As with far too many adventures, your enjoyment of Undercover: Operation Wintersun depends almost entirely on your tolerance for nonsensical puzzles. This Sproing Interactive game really knocks it out of the park when it comes to that sort of thing. It boasts a greatest-hits collection of maddening adventure-game absurdities, such as digging a potato out of the garbage to distract a crow in order to listen in on a conversation (in the very first scene, no less), as well as outlandish chem-lab solutions to mundane problems such as getting through locked doors. Anyone who can solve this spectacularly hard game without resorting to a walk-through deserves a ticker-tape parade like the kind they used to give generals and astronauts.
So, you've got what you might call a niche game here. However, the storyline sets forth a great spy thriller for the masses that plays out like a lost Hitchcock movie from his WWII period. You play British nuclear physicist Dr. John Russell, an everyman (who looks a lot like a young Eugene Levy with shorter hair) recruited by MI-6 in early 1943 to go undercover in search of the truth about Nazi efforts to detonate an atomic bomb. It's a quick rush from the initial debriefing to a scavenger hunt through various German research facilities, and then a scramble to Stalingrad for a 007-style disarming of a prototype nuke. Aside from the high-school Shakespeare overacting, this story plays out as a respectable, literate spy thriller that manages to build tension without leaning on clichés like sinister, trench-coated Nazis and "Ilsa, She-Wolf of the SS" types. The only real annoyance is the accompaniment of a trio of supposed espionage experts who are as useless as red shirts in a Star Trek episode (if not quite so prone to untimely deaths).
Not that the plot matters. It's impossible to appreciate the noirish script when you're constantly wondering what the heck you're supposed to be doing. Undercover throws you into one ridiculous situation after another. If you're not collecting every little bit of junk that litters the scenery like some foppish Brit version of Fred Sanford, you're forced to deal with the most convoluted solutions to simple problems. The developers seem to have some sort of chemistry fetish, given the number of times that you need to whip up various solvents. At first, this is sort of nifty, even if it's rather strange that you go to the extreme of making hydrochloric acid to get through a locked door. But it soon gets flat-out stupid when you're doing things such as making some sort of mineral water to soften up window putty that, in the real world, could easily have been peeled off with nothing more than Russell's trusty pocketknife.
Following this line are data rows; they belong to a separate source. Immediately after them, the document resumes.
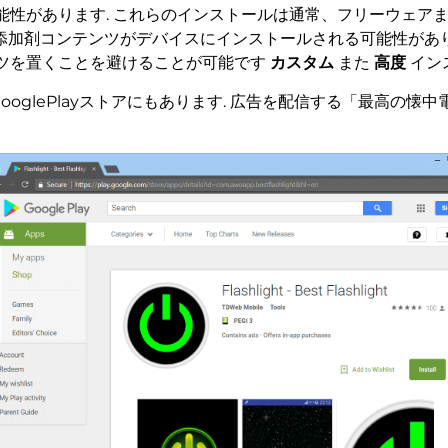
能性があります. これらのインストールは通常、フリーウェア
, 添加剤コンテンツがデバイスにインストールされる可能性があ
ツを置くことを避けることが可能です
カスタム
また
高度
イン
ooglePlayストアにもあります. 広告を配信する「最高の懐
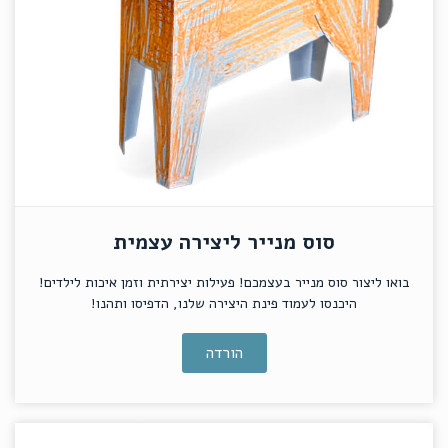
סוס מנייר ליצירה עצמית
בואו ליצור סוס מנייר בעצמכם! פעילות יצירתית וזמן איכות לילדים!
היכנסו לעמוד פינת היצירה שלנו, הדפיסו ותהנו!
הורדה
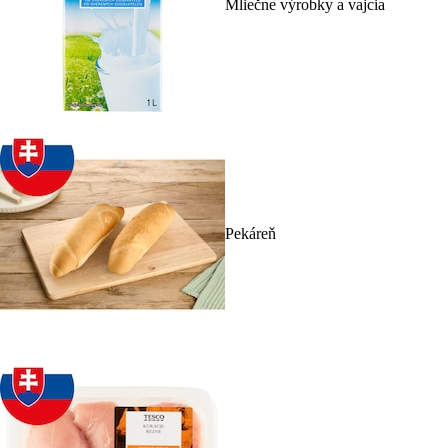
Mliečne výrobky a vajcia
Pekáreň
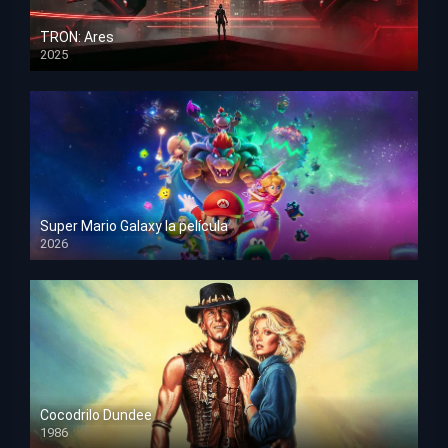
TRON: Ares
2025
HD 1080p
Super Mario Galaxy la película
2026
HD 1080p
Cocodrilo Dundee
1986
HD 1080p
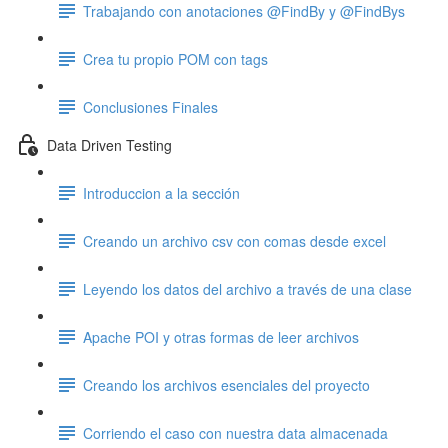
Trabajando con anotaciones @FindBy y @FindBys
Crea tu propio POM con tags
Conclusiones Finales
Data Driven Testing
Introduccion a la sección
Creando un archivo csv con comas desde excel
Leyendo los datos del archivo a través de una clase
Apache POI y otras formas de leer archivos
Creando los archivos esenciales del proyecto
Corriendo el caso con nuestra data almacenada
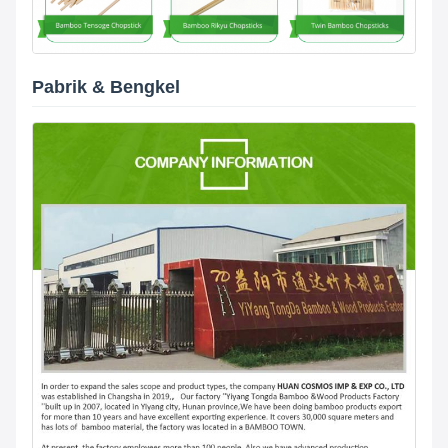
Pabrik & Bengkel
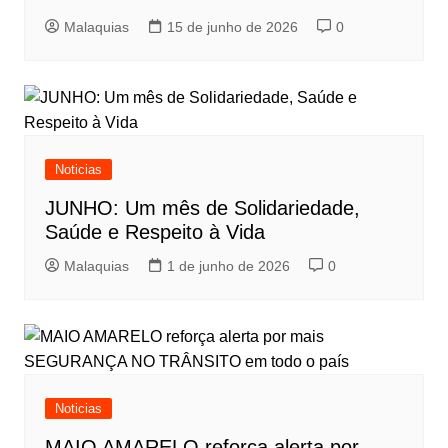
Malaquias
15 de junho de 2026
0
Noticias
JUNHO: Um mês de Solidariedade,
Saúde e Respeito à Vida
Malaquias
1 de junho de 2026
0
Noticias
MAIO AMARELO reforça alerta por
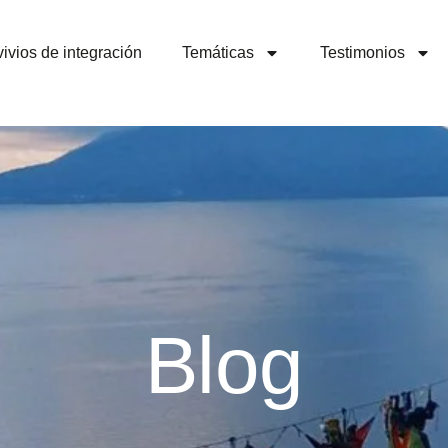
ivios de integración
Temáticas
Testimonios
Blog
Even nonchemical solutions stick a pin in the great big balloon of common sense. Along with the potato puzzle noted at the top, you also use a flag and floor polish to knock out a guard, deploy a rat to scare off a barmaid, and rig up phone wires to electrocute a guard. Some of your stunts are positively MacGyver-ish. And just to make things a little bit more perplexing, you never find uses for a fair number of items that you pick up, and many are so small and tucked away in dark corners that the developers might as well be purposely hiding clues. Only a single, fixed camera is provided in most scenes; given that it's typically so far away from the action, you often need to engage in tedious pixel hunts.
Some of the half-dozen or so set-piece puzzles will also have you scratching your head raw. Granted, many of these are actually somewhat enjoyable, in that they provide a break from the randomness of the rest of the game. At least you know what you're supposed to be doing when they pop up on the screen. Some involve such boilerplate scenarios as turning code wheels and spinning gears to open secret doors, but others are more innovative, such as the nifty number where you guide a fellow spy past guards by switching off lights in a specified sequence. Unfortunately, none are particularly well-implemented. Even the stealth situation described above is partially wrecked by shadows so dark that you can rarely tell exactly where the enemy soldiers you're trying to dodge are patrolling.
Last, but certainly not least, Undercover is also buggy. Very buggy. The game constantly crashes in the opening cutscene when set to 1280x1024 resolution with antialiasing turned on. The game started and remained somewhat stable only after we went with the default 1024x768 resolution and no antialiasing. However, even then crashes continued to occur every so often in all manner of in-game situations, and the audio would frequently get caught in loops in which the opening lines spoken by a character would repeat until you skipped past them or the game fainted to the desktop.
At any rate, if you can't get Undercover running properly, don't bother trying to fix the problem. You'd be wiser to consider this a sign and turn your talents toward something that makes more sense and is easier to solve, such as the political situation in the Middle East.